Tooling: the current tools available for manipulation of HL7v3 messages are limited and difficult to use. The messages are complex from both a modeling and implementation viewpoint. From a modeling perspective, the messages are designed to minimize ambiguity of information. This goal has been recognized as a key component to providing a framework that can ultimately provide full interoperability. However, this design approach has resulted in a complex message structure. The HL7v3 implementation technology specification (ITS) as selected by HL7 is XML. The XML has been designed with a full set of schemas that describe the content requirements of a valid XML message. These schemas are very complex since they have been designed to describe completely all possibilities for the transaction. From a developer perspective, this can be intimidating upon initial inspection. Current automation tools have limited success with the schemas and some tools fail completely. In terms of timeliness and in producing code that is useful to the developers, the current state is less than optimal.
Limited application programmer interfaces (APIs): one of the difficulties with the HL7v3 XML/ITS is the level of complexity. Existing automation yields an extremely cumbersome object model which consists of many levels of encapsulation. A domain focused API could solve this issue, but to date the APIs developed have been too abstract to provide this advantage.
Experienced developers: the lack of sufficient trained software developers is also proving to be a significant issue in rolling out full-scale production systems. The reasons for this include: i) XML and web-based services architecture technologies are relatively new, appearing within the last 5 years; ii) demand for well trained developers exceeds the current supply and will for the foreseeable future; and iii) enterprise based software for developer training is not widely available and can be expensive for small sized developer organizations and training institutions. In short, few organizations are investing sufficiently in the infrastructure (people and systems) to support the required development effort.

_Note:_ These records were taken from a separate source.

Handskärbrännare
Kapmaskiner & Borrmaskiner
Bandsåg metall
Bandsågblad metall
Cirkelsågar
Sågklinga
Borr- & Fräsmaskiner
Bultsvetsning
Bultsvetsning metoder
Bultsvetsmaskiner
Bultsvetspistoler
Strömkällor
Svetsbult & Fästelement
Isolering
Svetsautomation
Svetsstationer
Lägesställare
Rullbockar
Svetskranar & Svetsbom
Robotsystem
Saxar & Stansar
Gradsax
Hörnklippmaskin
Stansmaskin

Two areas have been identified to offer the most promise to the future of the interoperable EHRS:
- Domain API. The design of a domain focused API could significantly ease the building of new applications and at the same time reduce the barrier to existing developers in the healthcare domain. The main goal of this type of API would be to shield the developers of POS applications from the complexities of the XML ITS. Creating an open source solution that could form the basis of extended and customized solutions in the commercial space is currently of prime interest to this project.
- Training. The area of ESB and web services within the healthcare domain requires the education of developers and architects. Specific courses to bring current developers up-to-speed in the technology is an area that requires significant investment and effort. In addition, students being currently educated in computer systems programs need the opportunity to include optional courses in the healthcare domain to enable them to provide value to future employers. The need for new programming talent in this area has been identified as a significant risk to successful full-scale implementation of interoperable EHRS in Canada.
The EHRS project at MARC HI has accomplished a great deal in its initial phase. The demonstration of a successful system has instilled confidence in the development community that the Infoway design can be implemented as specified. A number of challenges remain that will be the focus of future research. The prime focus is the development of an appropriate API that will reduce the barriers to full-scale production implementation.